Jonathan & Denise >
A few days ago we went for an evening walk in Eriskay. Starting at our croft store in Bun a Mhullin, we walked east to where the blacktop stops, and then continued eastwards along the old pony track to a ruined crofting township in the far north east of the island. Ròisinis was finally abandoned in the early 1970s : by then there was mains electricity, mains water, even the telephone had reached Ròisinis ; but what the township lacked was a road suitable for motor vehicles. Much of the roads of Eriskay were improved in the 1950s, with carriageways widened somewhat, the worst twists and turns straightened, the steepest gradients eased. At Bun a Mhullin the road was re-routed entirely – closer to the shore and the houses (which is why we refer to the ‘old/high road’ and ‘low/new road’ crossing our croft. But the work was more expensive than expected, and when the budget ran out, the furthermost tentacles of the islands roads were left unimproved, and the township of Ròisinis was left to struggle on with ponies and panniers.
In theory there are four crofts at Ròisinis, but there are many more than four ruined houses. Many of these are the primitive thatched houses loved by anthropologist-photographers : all these are reduced to little more than rectangular remembrances of lives now known only in the barest of outlines. Some of the houses are of the modern era : which, in the context of crofting, means since the 1880s, when the Crofting Commission was created, and crofting tenure of the land was protected in law from absent or oppressive landlords. Security of tenure, subsidized loans or grants, and improved access to markets for island produce, these and new agricultrual practices encouraged crofters to see a future for their families that was worth investing in ; and this is when new houses began to be built that were not thatched houses consructed of natural materials easily found on the island, but required materials imported from the mainland – cement and corrugated steel above all else. Those with the means to built houses with strong walls of stone bonded with cement mortar : the photograph here shows just such a house, now in ruins, with the low walls of two thatched houses in the background.
During the Great War (World War One), many crofting communities, struggled for four years with their most able menfolk away at war, and the struggle continued for many of those whose menfolk would never return. Many families gave up the struggle and moved to the mainland, and it was at this time that the population of the islands begain it long decline – only recently slowed. The men who chose to return to their island homes found the land and their fishing boats in disrepair – their houses too. There were grants available for those who decided to build new houses, though the grants covered only the materials – and it was the shortage of strong and experienced hands in the townships that led to many houses being built with less durable forms of construction. Photos here show one of these.
The foundations and gables were built with concrete formed with gravel from the nearby beach and cement. Steel anchor bolts were cast into the foundations for front and back elevations, which were built up with timber framing clad in corrugated steel on the outside, and tongue-and-groove boarding on the inside. The boarding was used too, to line the gables (fixed to the timbers cast into the concrete – and now completely rotted away), and indeed it was used to form a ceiling, and a slightly different form of t+g board, laid across floor joists, formed the floor. This form of construction – sanctioned by the authorities that administered the grants – was appallingly cold, damp and draughty, though to be fair these houses were intended to be temporary, allowing the crofter to get back to work, saving up to build a better, more permanent house.

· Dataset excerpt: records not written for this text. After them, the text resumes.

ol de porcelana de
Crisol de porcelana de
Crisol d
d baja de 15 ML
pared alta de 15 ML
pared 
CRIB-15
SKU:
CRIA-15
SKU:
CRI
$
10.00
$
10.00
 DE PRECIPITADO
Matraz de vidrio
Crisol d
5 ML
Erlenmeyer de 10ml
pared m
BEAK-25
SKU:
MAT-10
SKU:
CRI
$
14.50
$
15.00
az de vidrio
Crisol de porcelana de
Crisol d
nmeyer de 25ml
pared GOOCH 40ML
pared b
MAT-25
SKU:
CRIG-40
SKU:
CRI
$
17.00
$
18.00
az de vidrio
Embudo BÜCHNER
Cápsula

Unsurprisingly, most of theses houses were built on the east of Uist, where crofts are mere patchworks of rock and peat, infertile and unforgiving, and by the war’s end were most depopulated or abandoned. Men returning to these crofts often found that it was impossible to make their crofts pay – especially so when – as was so often the case – they lacked the money, the support of extended family and neighbours, and the access to paved roads, all of which were essential to make a success. Even before the outbreak of World War Two, these houses of concrete and corrugated steel were being abandoned as families moved away, either to more robust communities on the west of Uist, or leaving Uist altogether – starting a new life on the mainland. World War 2 took away a second generation of men (and, for the first time, women also, for ‘war work’), and with that most of these east coast crofting townships began their final decline into oblivion. Now, it is only the hardy Scottish Blackface sheep that pass on, from one generation to the next, that certain and intimate knowledge of the land that is the birthright of the native.
A few, a very few, of these houses of concrete and corrugated steel, remained occupied until relatively recent times. This particular house must have been occupied as late as the 1950s : attached to one of the fallen fragments of wall there are the ceramic insulators for an overhead electricity supply ; there is the stop-tap for the public water supply ; and nearby lies the fallen remains of a pole for carrying telephone wire. (Alongside the track to Roisinis there are occasional water markers and hydrants, and stumps of utility poles. It was, though, the lack of access for motor vehicles – especially the larger vehicles which could deliver building materials, which was the key factor in the final abandonment of Roisinis in the early 1970s, but also coal for the stove and fire – which in these cold draughty houses would have been very hungry.